What the task asks: Show every line of the listing that contains the string "table". Case counts.

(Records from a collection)

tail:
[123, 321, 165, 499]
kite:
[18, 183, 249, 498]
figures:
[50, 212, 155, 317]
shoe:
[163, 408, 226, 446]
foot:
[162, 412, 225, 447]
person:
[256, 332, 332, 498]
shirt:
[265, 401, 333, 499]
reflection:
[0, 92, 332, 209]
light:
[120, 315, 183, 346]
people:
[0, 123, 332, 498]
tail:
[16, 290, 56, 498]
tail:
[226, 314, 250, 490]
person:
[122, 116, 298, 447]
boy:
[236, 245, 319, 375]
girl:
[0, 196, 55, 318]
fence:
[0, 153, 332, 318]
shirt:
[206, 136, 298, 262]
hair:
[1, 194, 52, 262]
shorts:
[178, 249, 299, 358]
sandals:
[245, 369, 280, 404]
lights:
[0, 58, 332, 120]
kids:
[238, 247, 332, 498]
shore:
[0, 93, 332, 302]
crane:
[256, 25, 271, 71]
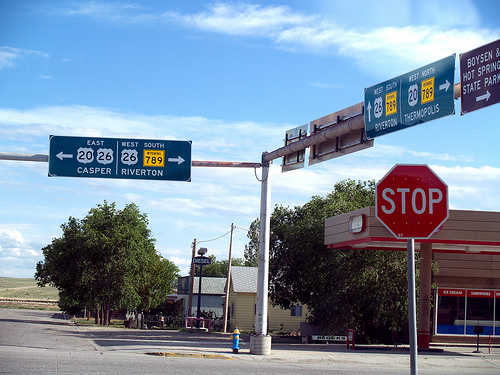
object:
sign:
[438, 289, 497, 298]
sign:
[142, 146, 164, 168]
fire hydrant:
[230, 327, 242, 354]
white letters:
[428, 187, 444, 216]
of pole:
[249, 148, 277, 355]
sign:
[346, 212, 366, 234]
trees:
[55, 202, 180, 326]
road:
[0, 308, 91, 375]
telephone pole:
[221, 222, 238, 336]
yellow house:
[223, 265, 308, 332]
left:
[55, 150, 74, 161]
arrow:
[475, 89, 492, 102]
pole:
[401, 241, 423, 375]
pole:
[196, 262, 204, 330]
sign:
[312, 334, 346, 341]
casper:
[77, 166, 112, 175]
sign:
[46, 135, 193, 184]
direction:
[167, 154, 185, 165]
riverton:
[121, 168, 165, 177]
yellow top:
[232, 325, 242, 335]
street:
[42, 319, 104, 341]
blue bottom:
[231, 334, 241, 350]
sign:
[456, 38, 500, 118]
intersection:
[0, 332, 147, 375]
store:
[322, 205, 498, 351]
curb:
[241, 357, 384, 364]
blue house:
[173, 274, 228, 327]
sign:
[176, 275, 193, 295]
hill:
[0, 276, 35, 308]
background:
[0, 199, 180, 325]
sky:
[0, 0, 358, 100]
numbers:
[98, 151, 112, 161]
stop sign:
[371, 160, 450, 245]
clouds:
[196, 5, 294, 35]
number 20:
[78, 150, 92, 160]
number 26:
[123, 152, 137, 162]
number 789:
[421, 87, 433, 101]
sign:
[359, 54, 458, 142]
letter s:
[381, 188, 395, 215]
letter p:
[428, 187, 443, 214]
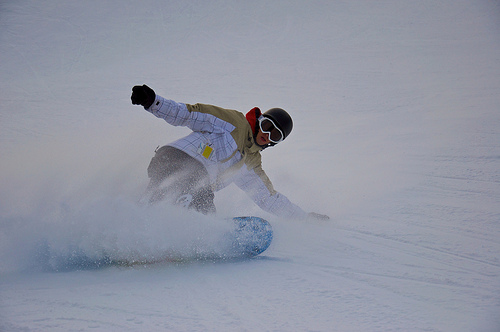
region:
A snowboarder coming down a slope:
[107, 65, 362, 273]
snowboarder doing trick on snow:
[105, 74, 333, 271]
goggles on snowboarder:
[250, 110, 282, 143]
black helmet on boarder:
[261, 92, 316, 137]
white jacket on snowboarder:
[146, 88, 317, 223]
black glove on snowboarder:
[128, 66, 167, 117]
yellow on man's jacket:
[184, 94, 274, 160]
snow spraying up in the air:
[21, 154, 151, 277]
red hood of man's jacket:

* * *

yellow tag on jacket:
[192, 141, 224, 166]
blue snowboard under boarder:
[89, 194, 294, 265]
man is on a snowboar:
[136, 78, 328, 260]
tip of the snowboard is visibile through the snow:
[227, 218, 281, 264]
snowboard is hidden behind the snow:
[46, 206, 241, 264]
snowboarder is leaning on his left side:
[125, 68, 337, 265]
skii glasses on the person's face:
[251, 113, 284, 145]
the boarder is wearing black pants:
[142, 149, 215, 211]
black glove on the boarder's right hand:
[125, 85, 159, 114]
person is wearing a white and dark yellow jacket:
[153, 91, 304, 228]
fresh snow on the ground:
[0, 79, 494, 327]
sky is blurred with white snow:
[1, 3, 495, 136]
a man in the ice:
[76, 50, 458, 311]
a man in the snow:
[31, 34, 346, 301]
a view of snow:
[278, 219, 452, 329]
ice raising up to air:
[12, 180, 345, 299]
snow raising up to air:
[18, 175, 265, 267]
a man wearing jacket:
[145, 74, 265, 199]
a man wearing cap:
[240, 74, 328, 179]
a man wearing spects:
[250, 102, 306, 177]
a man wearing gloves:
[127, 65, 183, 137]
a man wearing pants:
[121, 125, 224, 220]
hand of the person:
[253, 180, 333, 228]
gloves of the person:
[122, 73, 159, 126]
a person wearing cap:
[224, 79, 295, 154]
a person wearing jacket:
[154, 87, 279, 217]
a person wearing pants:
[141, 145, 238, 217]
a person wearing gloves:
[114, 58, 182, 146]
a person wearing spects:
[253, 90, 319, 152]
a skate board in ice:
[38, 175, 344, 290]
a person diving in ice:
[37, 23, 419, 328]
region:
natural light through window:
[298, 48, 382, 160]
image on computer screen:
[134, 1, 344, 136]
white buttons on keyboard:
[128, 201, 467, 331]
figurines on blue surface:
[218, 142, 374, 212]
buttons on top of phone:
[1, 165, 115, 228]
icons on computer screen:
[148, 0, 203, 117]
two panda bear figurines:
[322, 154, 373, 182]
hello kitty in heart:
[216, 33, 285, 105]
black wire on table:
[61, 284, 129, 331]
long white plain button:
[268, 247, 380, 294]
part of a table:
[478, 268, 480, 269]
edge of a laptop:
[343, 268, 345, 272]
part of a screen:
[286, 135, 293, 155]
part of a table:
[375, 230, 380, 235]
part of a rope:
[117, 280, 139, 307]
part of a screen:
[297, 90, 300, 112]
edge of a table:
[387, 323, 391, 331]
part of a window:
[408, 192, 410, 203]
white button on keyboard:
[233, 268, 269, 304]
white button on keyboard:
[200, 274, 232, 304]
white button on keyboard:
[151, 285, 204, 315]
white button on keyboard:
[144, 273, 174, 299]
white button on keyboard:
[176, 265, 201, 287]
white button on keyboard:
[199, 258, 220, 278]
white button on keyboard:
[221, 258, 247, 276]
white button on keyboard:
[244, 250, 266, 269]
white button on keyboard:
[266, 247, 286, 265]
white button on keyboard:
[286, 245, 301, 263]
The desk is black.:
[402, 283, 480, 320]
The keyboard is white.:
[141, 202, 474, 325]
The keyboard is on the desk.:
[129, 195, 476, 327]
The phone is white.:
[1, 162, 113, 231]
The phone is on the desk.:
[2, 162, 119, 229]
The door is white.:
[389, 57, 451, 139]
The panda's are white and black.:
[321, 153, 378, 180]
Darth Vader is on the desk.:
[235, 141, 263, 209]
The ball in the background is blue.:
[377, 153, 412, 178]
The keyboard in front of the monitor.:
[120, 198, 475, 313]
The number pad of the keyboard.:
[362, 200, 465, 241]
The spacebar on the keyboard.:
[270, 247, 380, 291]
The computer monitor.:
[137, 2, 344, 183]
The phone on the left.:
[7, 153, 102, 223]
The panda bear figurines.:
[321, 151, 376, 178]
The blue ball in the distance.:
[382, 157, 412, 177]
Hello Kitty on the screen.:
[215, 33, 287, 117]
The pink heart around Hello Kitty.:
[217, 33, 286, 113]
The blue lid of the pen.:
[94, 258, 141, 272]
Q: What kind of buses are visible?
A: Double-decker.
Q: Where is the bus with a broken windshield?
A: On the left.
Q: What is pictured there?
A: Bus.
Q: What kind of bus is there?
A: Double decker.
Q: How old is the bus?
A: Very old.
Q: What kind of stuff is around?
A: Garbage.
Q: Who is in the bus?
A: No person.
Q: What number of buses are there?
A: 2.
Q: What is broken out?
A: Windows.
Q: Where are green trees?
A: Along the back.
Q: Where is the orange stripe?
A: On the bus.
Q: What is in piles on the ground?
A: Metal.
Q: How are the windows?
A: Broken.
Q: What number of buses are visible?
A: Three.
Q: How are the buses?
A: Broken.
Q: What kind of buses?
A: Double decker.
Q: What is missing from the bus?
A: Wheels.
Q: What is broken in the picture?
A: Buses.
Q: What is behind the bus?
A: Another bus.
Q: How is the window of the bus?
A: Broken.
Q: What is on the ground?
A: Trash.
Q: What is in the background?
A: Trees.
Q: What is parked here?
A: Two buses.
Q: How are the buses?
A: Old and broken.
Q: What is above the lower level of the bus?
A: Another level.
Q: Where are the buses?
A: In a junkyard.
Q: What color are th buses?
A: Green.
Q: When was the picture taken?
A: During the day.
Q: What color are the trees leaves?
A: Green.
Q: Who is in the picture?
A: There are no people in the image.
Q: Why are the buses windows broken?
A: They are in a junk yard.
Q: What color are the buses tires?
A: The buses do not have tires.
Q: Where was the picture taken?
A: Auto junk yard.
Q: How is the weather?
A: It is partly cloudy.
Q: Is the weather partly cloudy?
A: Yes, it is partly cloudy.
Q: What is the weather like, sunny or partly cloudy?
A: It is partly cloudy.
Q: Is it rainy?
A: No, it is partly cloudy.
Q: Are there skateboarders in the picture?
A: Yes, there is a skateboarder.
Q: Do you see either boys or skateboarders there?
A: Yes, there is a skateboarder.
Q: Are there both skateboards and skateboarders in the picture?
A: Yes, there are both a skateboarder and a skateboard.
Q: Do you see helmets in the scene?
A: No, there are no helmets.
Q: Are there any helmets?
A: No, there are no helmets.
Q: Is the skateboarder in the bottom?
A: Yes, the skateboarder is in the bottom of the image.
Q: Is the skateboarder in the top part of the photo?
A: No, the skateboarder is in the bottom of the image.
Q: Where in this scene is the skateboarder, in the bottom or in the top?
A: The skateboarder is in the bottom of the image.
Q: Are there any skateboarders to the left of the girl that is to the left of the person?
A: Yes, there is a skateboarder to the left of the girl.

Answer to this exercise:
black wire on table:
part of a table:
part of a table:
edge of a table:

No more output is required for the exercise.